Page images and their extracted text
_ _ _ _

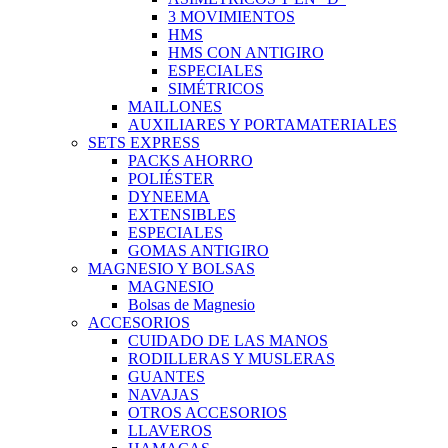
3 MOVIMIENTOS
HMS
HMS CON ANTIGIRO
ESPECIALES
SIMÉTRICOS
MAILLONES
AUXILIARES Y PORTAMATERIALES
SETS EXPRESS
PACKS AHORRO
POLIÉSTER
DYNEEMA
EXTENSIBLES
ESPECIALES
GOMAS ANTIGIRO
MAGNESIO Y BOLSAS
MAGNESIO
Bolsas de Magnesio
ACCESORIOS
CUIDADO DE LAS MANOS
RODILLERAS Y MUSLERAS
GUANTES
NAVAJAS
OTROS ACCESORIOS
LLAVEROS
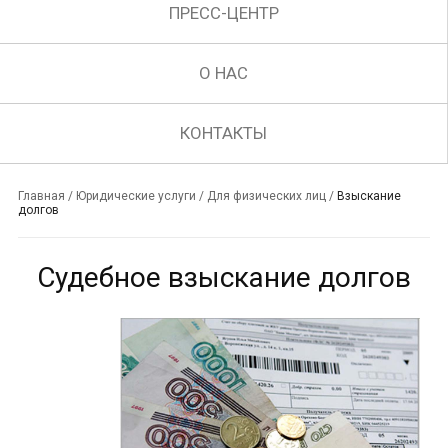
ПРЕСС-ЦЕНТР
О НАС
КОНТАКТЫ
Главная
/
Юридические услуги
/
Для физических лиц
/
Взыскание
долгов
Судебное взыскание долгов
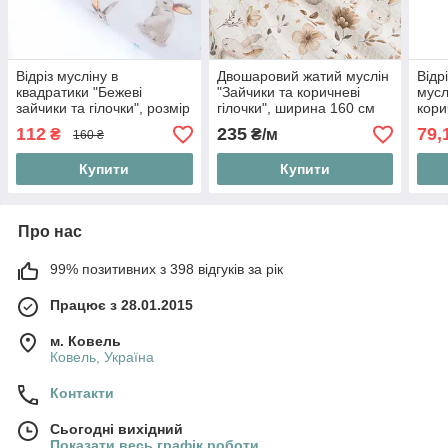
Відріз мусліну в
Двошаровий жатий муслін
Відр
квадратики "Бежеві
"Зайчики та коричневі
мусл
зайчики та гілочки", розмір
гілочки", ширина 160 см
кори
80*160 см
48*1
112
235
79,
₴
₴/м
160 ₴
Купити
Купити
Про нас
99% позитивних з 398 відгуків за рік
Працює з 28.01.2015
м. Ковель
Ковель, Україна
Контакти
Сьогодні вихідний
Показати весь графік роботи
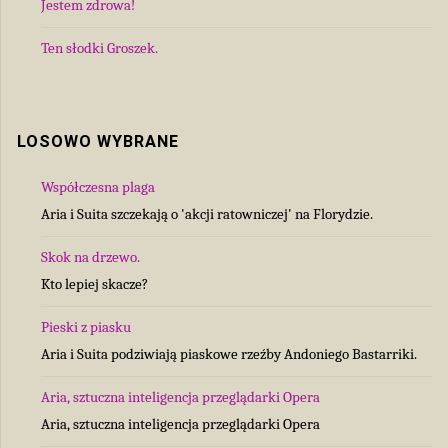
Jestem zdrowa!
Ten słodki Groszek.
LOSOWO WYBRANE
Współczesna plaga
Aria i Suita szczekają o 'akcji ratowniczej' na Florydzie.
Skok na drzewo.
Kto lepiej skacze?
Pieski z piasku
Aria i Suita podziwiają piaskowe rzeźby Andoniego Bastarriki.
Aria, sztuczna inteligencja przeglądarki Opera
Aria, sztuczna inteligencja przeglądarki Opera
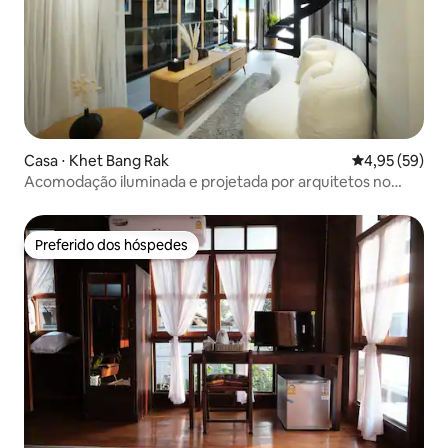
Casa ⋅ Khet Bang Rak
4,95 de uma a
4,95 (59)
Acomodação iluminada e projetada por arquitetos no
centro de Bangkok
Preferido dos hóspedes
Preferido dos hóspedes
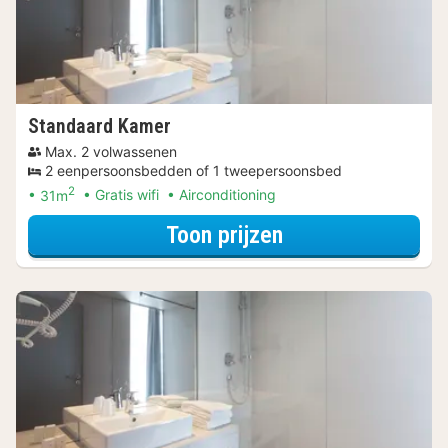
Standaard Kamer
Max. 2 volwassenen
2 eenpersoonsbedden of 1 tweepersoonsbed
2
31m
Gratis wifi
Airconditioning
voor Standaard 
Toon prijzen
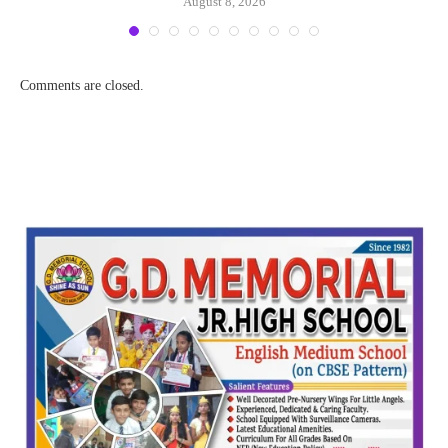
August 8, 2026
Comments are closed.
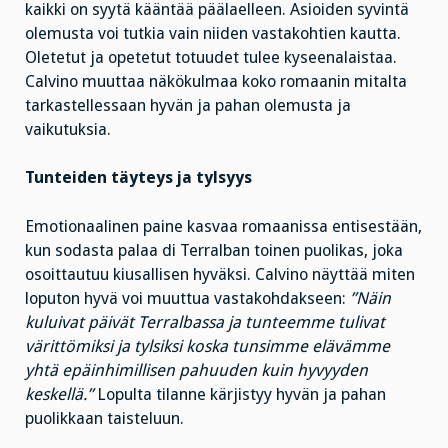
kaikki on syytä kääntää päälaelleen. Asioiden syvintä
olemusta voi tutkia vain niiden vastakohtien kautta.
Oletetut ja opetetut totuudet tulee kyseenalaistaa.
Calvino muuttaa näkökulmaa koko romaanin mitalta
tarkastellessaan hyvän ja pahan olemusta ja
vaikutuksia.
Tunteiden täyteys ja tylsyys
Emotionaalinen paine kasvaa romaanissa entisestään,
kun sodasta palaa di Terralban toinen puolikas, joka
osoittautuu kiusallisen hyväksi. Calvino näyttää miten
loputon hyvä voi muuttua vastakohdakseen:
”Näin
kuluivat päivät Terralbassa ja tunteemme tulivat
värittömiksi ja tylsiksi koska tunsimme elävämme
yhtä epäinhimillisen pahuuden kuin hyvyyden
keskellä.”
Lopulta tilanne kärjistyy hyvän ja pahan
puolikkaan taisteluun.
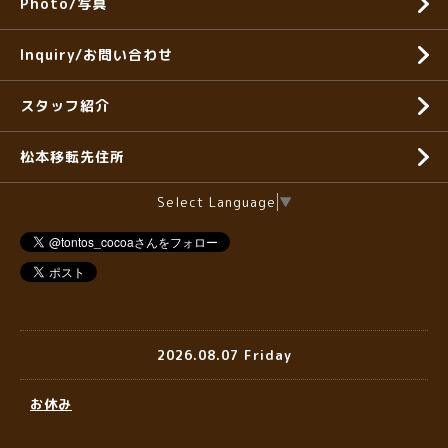
Photo/写真
Inquiry/お問い合わせ
スタッフ紹介
松本移転先住所
Select Language
▼
2026.08.07 Friday
お休み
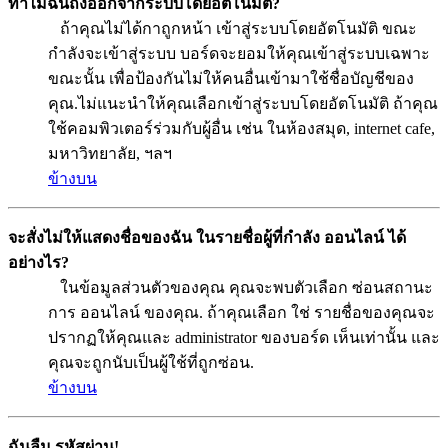
ทำไมฉันถึงออกจากระบบโดยอัตโนมัติ?
ถ้าคุณไม่ได้กาถูกหน้า เข้าสู่ระบบโดยอัตโนมัติ ขณะ
กำลังจะเข้าสู่ระบบ บอร์ดจะยอมให้คุณเข้าสู่ระบบเฉพาะ
ขณะนั้น เพื่อป้องกันไม่ให้คนอื่นเข้ามาใช้ชื่อบัญชีของ
คุณ.ไม่แนะนำให้คุณเลือกเข้าสู่ระบบโดยอัตโนมัติ ถ้าคุณ
ใช้คอมพิวเตอร์ร่วมกับผู้อื่น เช่น ในห้องสมุด, internet cafe,
มหาวิทยาลัย, ฯลฯ
ข้างบน
จะสั่งไม่ให้แสดงชื่อของฉัน ในรายชื่อผู้ที่กำลัง ออนไลน์ ได้
อย่างไร?
ในข้อมูลส่วนตัวของคุณ คุณจะพบตัวเลือก ซ่อนสถานะ
การ ออนไลน์ ของคุณ. ถ้าคุณเลือก ใช่ รายชื่อของคุณจะ
ปรากฏให้คุณและ administrator ของบอร์ด เห็นเท่านั้น และ
คุณจะถูกนับเป็นผู้ใช้ที่ถูกซ่อน.
ข้างบน
ฉันลืม รหัสผ่าน!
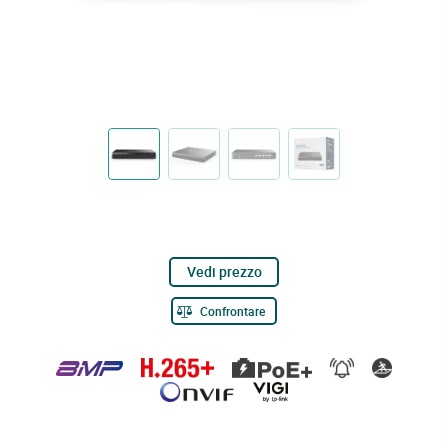
Vedi prezzo
Confrontare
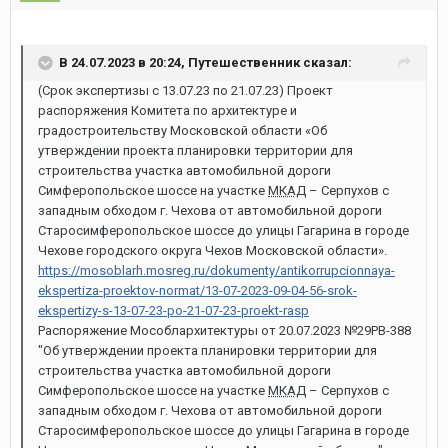
В 24.07.2023 в 20:24,
Путешественник
сказал:
(Срок экспертизы с 13.07.23 по 21.07.23) Проект
распоряжения Комитета по архитектуре и
градостроительству Московской области «Об
утверждении проекта планировки территории для
строительства участка автомобильной дороги
Симферопольское шоссе на участке
МКАД
– Серпухов с
западным обходом г. Чехова от автомобильной дороги
Старосимферопольское шоссе до улицы Гагарина в городе
Чехове городского округа Чехов Московской области».
https://mosoblarh.mosreg.ru/dokumenty/antikorrupcionnaya-
ekspertiza-proektov-normat/13-07-2023-09-04-56-srok-
ekspertizy-s-13-07-23-po-21-07-23-proekt-rasp
Распоряжение Мособлархитектуры от 20.07.2023 №29РВ-388
"Об утверждении проекта планировки территории для
строительства участка автомобильной дороги
Симферопольское шоссе на участке
МКАД
– Серпухов с
западным обходом г. Чехова от автомобильной дороги
Старосимферопольское шоссе до улицы Гагарина в городе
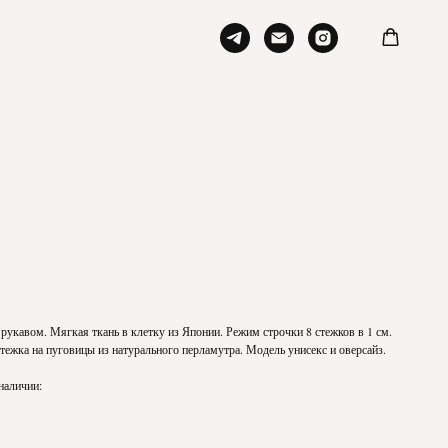
рукавом. Мягкая ткань в клетку из Японии. Режим строчки 8 стежков в 1 см.
тежка на пуговицы из натурального перламутра. Модель унисекс и оверсайз.
 наличии:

_ _ _ _

*What the exercise asks*. Repeat the lines from the start of the records through the line containing "puolikkaan taisteluun.", including both ends. Leave the pictures out of your answer.

*Answer to the exercise*.
3 MOVIMIENTOS
HMS
HMS CON ANTIGIRO
ESPECIALES
SIMÉTRICOS
MAILLONES
AUXILIARES Y PORTAMATERIALES
SETS EXPRESS
PACKS AHORRO
POLIÉSTER
DYNEEMA
EXTENSIBLES
ESPECIALES
GOMAS ANTIGIRO
MAGNESIO Y BOLSAS
MAGNESIO
Bolsas de Magnesio
ACCESORIOS
CUIDADO DE LAS MANOS
RODILLERAS Y MUSLERAS
GUANTES
NAVAJAS
OTROS ACCESORIOS
LLAVEROS
ПРЕСС-ЦЕНТР
О НАС
КОНТАКТЫ
Главная
/
Юридические услуги
/
Для физических лиц
/
Взыскание
долгов
Судебное взыскание долгов
Відріз мусліну в
Двошаровий жатий муслін
Відр
квадратики "Бежеві
"Зайчики та коричневі
мусл
зайчики та гілочки", розмір
гілочки", ширина 160 см
кори
80*160 см
48*1
112
235
79,
₴
₴/м
160 ₴
Купити
Купити
Про нас
99% позитивних з 398 відгуків за рік
Працює з 28.01.2015
м. Ковель
Ковель, Україна
Контакти
Сьогодні вихідний
Показати весь графік роботи
Jestem zdrowa!
Ten słodki Groszek.
LOSOWO WYBRANE
Współczesna plaga
Aria i Suita szczekają o 'akcji ratowniczej' na Florydzie.
Skok na drzewo.
Kto lepiej skacze?
Pieski z piasku
Aria i Suita podziwiają piaskowe rzeźby Andoniego Bastarriki.
Aria, sztuczna inteligencja przeglądarki Opera
Aria, sztuczna inteligencja przeglądarki Opera
Casa ⋅ Khet Bang Rak
4,95 de uma a
4,95 (59)
Acomodação iluminada e projetada por arquitetos no
centro de Bangkok
Preferido dos hóspedes
Preferido dos hóspedes
Standaard Kamer
Max. 2 volwassenen
2 eenpersoonsbedden of 1 tweepersoonsbed
2
31m
Gratis wifi
Airconditioning
voor Standaard 
Toon prijzen
August 8, 2026
Comments are closed.
kaikki on syytä kääntää päälaelleen. Asioiden syvintä
olemusta voi tutkia vain niiden vastakohtien kautta.
Oletetut ja opetetut totuudet tulee kyseenalaistaa.
Calvino muuttaa näkökulmaa koko romaanin mitalta
tarkastellessaan hyvän ja pahan olemusta ja
vaikutuksia.
Tunteiden täyteys ja tylsyys
Emotionaalinen paine kasvaa romaanissa entisestään,
kun sodasta palaa di Terralban toinen puolikas, joka
osoittautuu kiusallisen hyväksi. Calvino näyttää miten
loputon hyvä voi muuttua vastakohdakseen:
”Näin
kuluivat päivät Terralbassa ja tunteemme tulivat
värittömiksi ja tylsiksi koska tunsimme elävämme
yhtä epäinhimillisen pahuuden kuin hyvyyden
keskellä.”
Lopulta tilanne kärjistyy hyvän ja pahan
puolikkaan taisteluun.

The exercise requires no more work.